U.S. Ambassador Kay Bailey Hutchison’s warning that NATO might be forced to “take out” Russian cruise missiles drew a curt rebuke from Moscow’s top diplomatic spokeswoman.
“Who has this lady been authorized by to make such statements?” Foreign Ministry spokeswoman Maria Zakharova said, according to TASS, a state-run outlet. “By the American people?"
Western officials have protested for years that Russia violated a Cold War-era arms control treaty that bans land-based, intermediate-range cruise missiles. Russia has denied those charges, while countering that U.S. missile defense systems are functionally the same thing. But Hutchison made clear that NATO wouldn’t accept those denials.

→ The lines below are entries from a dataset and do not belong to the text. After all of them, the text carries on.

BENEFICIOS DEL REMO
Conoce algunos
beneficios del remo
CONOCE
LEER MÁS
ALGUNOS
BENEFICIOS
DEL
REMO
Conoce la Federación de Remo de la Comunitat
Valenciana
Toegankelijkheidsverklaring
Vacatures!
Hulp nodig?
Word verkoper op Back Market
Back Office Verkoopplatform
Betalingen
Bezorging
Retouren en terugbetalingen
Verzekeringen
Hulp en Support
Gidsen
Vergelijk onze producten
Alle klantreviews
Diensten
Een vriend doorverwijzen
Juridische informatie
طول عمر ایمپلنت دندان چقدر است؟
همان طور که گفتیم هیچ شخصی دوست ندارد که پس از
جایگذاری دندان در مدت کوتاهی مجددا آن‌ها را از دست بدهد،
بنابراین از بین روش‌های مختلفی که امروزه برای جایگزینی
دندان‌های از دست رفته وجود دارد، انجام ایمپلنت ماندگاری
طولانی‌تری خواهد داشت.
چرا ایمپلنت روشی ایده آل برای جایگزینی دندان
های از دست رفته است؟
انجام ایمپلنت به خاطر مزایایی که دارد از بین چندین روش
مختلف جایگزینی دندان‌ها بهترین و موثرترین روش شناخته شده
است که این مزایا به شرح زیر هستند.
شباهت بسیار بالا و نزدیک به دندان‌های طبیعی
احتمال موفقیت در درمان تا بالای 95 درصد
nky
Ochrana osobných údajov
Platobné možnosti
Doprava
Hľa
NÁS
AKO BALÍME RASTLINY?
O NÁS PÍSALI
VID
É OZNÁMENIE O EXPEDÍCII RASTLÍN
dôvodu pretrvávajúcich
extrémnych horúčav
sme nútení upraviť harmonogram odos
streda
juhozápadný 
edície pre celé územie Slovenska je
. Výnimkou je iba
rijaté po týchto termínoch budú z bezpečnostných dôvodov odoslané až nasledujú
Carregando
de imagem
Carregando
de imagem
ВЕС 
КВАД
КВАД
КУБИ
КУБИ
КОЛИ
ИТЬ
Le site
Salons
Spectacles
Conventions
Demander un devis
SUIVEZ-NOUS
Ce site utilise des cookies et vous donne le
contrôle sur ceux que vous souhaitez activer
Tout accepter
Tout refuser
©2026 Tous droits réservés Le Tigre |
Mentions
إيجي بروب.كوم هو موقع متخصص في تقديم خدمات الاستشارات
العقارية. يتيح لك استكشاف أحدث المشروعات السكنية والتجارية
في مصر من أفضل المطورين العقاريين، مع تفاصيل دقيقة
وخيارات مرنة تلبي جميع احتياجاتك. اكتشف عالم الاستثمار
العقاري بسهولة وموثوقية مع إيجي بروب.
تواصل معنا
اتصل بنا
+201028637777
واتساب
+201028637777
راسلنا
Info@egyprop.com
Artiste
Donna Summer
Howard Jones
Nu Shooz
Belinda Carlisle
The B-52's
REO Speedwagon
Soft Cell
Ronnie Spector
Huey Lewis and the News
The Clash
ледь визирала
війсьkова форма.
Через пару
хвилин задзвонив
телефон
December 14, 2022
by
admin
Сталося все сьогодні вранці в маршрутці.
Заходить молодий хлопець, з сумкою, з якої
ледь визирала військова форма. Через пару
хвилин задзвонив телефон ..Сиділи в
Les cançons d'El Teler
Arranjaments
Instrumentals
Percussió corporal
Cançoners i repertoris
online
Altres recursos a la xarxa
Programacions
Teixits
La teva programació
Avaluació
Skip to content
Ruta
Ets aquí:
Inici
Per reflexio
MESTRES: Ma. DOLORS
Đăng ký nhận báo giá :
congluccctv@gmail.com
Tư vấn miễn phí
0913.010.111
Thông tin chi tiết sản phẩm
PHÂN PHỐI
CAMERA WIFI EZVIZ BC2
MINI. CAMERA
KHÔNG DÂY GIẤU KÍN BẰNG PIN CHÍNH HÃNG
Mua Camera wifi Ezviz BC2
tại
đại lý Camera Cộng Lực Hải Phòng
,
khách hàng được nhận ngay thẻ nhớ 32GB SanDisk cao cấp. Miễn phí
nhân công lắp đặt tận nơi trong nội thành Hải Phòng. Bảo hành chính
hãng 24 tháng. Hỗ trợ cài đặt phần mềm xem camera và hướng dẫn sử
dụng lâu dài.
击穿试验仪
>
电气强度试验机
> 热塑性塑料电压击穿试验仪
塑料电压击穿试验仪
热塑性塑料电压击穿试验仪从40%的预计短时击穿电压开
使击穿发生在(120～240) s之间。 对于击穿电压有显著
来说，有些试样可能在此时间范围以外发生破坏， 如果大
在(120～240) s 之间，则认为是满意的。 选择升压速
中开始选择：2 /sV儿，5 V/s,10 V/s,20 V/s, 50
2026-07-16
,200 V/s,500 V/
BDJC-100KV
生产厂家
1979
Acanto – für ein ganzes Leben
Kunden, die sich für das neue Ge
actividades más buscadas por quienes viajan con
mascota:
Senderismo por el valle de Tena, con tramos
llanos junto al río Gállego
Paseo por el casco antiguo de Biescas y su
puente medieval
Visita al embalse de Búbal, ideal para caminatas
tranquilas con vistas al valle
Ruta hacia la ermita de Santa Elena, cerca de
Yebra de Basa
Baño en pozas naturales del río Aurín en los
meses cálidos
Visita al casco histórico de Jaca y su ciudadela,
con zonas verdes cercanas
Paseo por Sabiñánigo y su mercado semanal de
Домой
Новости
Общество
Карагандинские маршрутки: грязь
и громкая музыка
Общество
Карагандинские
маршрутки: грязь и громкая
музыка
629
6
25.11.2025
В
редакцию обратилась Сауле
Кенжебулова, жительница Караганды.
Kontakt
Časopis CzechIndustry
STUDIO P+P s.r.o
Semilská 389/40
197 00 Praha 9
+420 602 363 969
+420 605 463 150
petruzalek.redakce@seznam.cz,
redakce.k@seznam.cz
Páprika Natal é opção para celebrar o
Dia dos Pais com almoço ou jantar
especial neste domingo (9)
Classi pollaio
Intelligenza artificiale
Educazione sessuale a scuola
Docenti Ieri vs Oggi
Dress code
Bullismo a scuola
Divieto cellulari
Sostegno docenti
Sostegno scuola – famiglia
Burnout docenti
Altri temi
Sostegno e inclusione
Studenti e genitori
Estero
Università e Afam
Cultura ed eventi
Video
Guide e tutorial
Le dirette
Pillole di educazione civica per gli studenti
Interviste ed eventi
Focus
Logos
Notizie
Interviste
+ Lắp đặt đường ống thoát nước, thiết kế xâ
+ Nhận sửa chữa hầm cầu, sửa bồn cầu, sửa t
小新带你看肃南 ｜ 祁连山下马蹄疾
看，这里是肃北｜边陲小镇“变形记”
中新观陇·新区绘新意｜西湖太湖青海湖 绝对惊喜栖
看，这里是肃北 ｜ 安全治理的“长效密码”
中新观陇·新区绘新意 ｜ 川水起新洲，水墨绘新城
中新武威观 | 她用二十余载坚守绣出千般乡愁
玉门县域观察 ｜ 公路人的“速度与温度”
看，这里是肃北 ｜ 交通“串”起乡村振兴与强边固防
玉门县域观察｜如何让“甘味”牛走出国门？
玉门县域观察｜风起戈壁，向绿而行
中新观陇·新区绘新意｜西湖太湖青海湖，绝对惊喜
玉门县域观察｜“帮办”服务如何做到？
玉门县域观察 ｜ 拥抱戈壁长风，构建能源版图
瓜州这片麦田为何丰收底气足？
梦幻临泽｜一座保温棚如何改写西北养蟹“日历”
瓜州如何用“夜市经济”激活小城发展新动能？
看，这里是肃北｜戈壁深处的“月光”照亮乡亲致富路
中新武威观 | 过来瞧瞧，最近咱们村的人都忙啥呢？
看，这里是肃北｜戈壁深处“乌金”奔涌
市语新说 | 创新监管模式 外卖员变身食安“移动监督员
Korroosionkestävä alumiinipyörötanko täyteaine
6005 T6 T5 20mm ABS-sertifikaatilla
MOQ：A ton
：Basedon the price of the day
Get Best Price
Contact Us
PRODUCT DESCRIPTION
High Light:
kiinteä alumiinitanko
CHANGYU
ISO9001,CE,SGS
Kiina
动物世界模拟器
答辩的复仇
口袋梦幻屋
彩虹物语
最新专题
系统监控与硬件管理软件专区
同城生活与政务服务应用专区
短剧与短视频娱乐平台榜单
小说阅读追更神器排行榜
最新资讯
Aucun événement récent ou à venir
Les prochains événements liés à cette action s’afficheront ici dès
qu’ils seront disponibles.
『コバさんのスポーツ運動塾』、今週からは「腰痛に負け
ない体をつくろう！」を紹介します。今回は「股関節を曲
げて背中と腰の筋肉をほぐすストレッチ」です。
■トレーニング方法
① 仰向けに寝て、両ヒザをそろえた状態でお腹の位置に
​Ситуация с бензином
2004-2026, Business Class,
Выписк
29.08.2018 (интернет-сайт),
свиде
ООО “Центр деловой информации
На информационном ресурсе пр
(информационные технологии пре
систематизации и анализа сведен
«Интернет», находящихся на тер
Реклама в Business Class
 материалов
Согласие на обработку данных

"Getting them to withdraw [the missile] would be our choice, of course," Hutchison told reporters in Brussels. "But I think the question was what would you do if this continues to a point where we know that they are capable of delivering. And at that point, we would then be looking at a capability to take out a missile that could hit any of our countries in Europe and hit America in Alaska.”
Zakharova maintained that the threatened response is inappropriate. "It seems that people who make such statements do not understand the degree of their responsibility and the danger of such aggressive rhetoric,” she said.
The warning drew criticism from some American experts. “This is super dangerous because it plays to a very specific Russian fear,” Dr. Jeffrey Lewis, a nuclear nonproliferation expert at the Middlebury Institute, tweeted in response. “The Russians sincerely believe the U.S. missile defenses in Poland and Romania will be armed with nuclear weapons and used as covert INF forces to decapitate the Russian leadership.”
But Hutchison, who is also a former senator, emphasized that Russia is “on notice” about the need to dismantle their new missile system.
"We are not moving in that direction right now, but we are trying to tell Russia, and you know, the United States Congress told Russia last year when they passed the armed services bill about this time last year, that we know they have violated the treaty and we are beginning the research capabilities that are allowed by the treaty to deter a medium-range ballistic missile," Hutchison said.